> [WHAT THE TASK REQUIRES]: Recast every line from the one containing "Rendered at 2001 by 1125 pixels." down to the one containing "picture [71, 293, 1011, 832]" as a Markdown table with columns Index and Entry, numbering each line and omitting blank lines. Include only those lines.
##############################
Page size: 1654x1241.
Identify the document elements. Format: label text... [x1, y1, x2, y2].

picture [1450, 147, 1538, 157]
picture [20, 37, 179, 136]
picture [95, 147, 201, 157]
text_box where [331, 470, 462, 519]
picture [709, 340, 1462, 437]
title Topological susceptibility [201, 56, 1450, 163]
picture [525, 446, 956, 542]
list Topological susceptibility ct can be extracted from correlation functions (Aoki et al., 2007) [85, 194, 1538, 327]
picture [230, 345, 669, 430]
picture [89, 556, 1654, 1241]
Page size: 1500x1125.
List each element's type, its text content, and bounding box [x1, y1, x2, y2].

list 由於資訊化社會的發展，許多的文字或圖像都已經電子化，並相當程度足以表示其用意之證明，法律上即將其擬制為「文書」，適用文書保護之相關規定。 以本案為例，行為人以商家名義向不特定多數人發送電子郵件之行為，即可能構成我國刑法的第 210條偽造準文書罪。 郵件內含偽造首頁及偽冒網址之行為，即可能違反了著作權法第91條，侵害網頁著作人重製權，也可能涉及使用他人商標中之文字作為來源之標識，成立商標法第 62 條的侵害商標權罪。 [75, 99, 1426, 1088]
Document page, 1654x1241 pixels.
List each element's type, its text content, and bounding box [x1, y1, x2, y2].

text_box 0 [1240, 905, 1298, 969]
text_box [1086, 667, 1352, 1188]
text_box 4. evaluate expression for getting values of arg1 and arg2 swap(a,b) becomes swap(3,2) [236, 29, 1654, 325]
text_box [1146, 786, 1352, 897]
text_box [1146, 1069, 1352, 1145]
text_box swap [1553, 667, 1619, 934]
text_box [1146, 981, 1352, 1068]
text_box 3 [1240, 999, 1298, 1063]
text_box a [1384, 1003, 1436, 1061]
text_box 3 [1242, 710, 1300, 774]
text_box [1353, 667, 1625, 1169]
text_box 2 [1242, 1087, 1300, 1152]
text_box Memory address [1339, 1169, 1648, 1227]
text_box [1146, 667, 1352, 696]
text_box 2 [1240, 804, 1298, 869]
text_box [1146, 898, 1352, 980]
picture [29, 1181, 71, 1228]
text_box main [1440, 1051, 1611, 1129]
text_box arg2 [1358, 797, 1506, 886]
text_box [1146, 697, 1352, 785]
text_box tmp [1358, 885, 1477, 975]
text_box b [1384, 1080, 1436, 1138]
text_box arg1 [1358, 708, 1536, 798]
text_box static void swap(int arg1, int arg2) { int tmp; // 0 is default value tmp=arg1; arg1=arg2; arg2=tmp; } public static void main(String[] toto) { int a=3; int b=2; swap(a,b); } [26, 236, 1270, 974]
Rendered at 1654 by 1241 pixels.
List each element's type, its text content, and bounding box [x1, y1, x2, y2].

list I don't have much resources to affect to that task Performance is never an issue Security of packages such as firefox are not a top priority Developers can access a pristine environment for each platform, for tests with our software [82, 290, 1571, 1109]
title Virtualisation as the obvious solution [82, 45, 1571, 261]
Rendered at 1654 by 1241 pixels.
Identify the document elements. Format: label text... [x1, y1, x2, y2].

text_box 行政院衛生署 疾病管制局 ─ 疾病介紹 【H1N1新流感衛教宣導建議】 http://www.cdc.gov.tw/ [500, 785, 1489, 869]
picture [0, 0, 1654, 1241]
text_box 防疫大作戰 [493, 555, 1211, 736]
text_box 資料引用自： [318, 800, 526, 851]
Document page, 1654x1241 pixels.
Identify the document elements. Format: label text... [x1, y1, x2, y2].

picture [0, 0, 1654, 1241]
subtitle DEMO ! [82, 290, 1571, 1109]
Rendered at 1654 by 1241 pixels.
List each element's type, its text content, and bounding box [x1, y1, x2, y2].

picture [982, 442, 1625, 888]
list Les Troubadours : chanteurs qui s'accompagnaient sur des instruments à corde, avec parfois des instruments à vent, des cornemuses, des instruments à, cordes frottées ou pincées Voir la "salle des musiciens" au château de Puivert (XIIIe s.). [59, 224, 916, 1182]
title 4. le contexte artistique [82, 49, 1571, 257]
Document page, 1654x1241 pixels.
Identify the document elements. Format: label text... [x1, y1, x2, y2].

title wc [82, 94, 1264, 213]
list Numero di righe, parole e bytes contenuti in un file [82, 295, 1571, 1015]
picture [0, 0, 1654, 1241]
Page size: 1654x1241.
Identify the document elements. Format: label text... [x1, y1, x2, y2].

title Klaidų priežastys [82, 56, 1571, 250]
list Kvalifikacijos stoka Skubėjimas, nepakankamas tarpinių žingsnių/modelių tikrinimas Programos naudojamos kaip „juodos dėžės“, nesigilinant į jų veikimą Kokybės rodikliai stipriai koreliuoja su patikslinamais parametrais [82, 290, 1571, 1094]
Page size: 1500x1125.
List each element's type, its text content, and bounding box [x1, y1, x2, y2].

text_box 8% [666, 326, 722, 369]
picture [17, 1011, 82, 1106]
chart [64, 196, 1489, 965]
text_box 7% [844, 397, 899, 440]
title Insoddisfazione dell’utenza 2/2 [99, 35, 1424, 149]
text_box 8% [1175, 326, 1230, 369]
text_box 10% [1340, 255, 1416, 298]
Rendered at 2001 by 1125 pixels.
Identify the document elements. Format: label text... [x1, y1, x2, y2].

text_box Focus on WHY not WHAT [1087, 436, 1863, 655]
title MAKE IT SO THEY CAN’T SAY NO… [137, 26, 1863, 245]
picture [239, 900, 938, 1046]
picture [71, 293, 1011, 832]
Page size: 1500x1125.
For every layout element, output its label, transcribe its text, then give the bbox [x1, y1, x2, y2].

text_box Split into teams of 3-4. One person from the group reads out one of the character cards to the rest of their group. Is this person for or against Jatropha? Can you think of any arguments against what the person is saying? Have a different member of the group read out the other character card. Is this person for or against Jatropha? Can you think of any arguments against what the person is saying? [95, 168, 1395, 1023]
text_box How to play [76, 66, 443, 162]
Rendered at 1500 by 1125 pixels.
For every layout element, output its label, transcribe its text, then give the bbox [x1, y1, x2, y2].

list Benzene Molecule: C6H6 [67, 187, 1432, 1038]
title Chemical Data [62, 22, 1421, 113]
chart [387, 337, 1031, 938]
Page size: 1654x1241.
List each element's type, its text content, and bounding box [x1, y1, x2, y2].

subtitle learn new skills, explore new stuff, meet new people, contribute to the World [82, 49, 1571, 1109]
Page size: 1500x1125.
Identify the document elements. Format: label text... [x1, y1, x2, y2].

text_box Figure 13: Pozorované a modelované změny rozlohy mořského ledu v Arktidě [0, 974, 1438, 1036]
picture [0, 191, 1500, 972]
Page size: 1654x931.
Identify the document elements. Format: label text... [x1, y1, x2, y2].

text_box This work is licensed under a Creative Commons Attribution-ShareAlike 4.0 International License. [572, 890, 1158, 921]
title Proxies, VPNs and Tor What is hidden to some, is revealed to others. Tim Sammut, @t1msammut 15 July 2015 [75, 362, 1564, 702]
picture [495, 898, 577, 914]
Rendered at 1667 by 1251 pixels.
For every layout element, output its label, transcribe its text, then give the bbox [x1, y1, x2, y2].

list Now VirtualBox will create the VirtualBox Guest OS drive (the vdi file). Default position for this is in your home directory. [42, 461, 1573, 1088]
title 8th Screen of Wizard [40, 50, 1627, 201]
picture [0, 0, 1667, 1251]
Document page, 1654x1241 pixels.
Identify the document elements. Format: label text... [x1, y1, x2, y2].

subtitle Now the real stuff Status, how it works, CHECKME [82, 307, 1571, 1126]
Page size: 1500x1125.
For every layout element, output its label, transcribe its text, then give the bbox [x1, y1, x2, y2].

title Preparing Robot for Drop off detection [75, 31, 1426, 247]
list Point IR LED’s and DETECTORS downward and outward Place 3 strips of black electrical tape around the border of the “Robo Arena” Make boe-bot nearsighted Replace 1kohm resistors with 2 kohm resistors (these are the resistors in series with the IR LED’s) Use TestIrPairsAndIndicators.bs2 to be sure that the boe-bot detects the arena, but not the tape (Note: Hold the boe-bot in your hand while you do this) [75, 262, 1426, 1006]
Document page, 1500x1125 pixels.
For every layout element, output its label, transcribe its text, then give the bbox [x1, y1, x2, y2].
##############################
> [ANSWER TO THE PROBLEM]:
| Index | Entry |
|---|---|
| 1 | Rendered at 2001 by 1125 pixels. |
| 2 | Identify the document elements. Format: label text... [x1, y1, x2, y2]. |
| 3 | text_box Focus on WHY not WHAT [1087, 436, 1863, 655] |
| 4 | title MAKE IT SO THEY CAN’T SAY NO… [137, 26, 1863, 245] |
| 5 | picture [239, 900, 938, 1046] |
| 6 | picture [71, 293, 1011, 832] |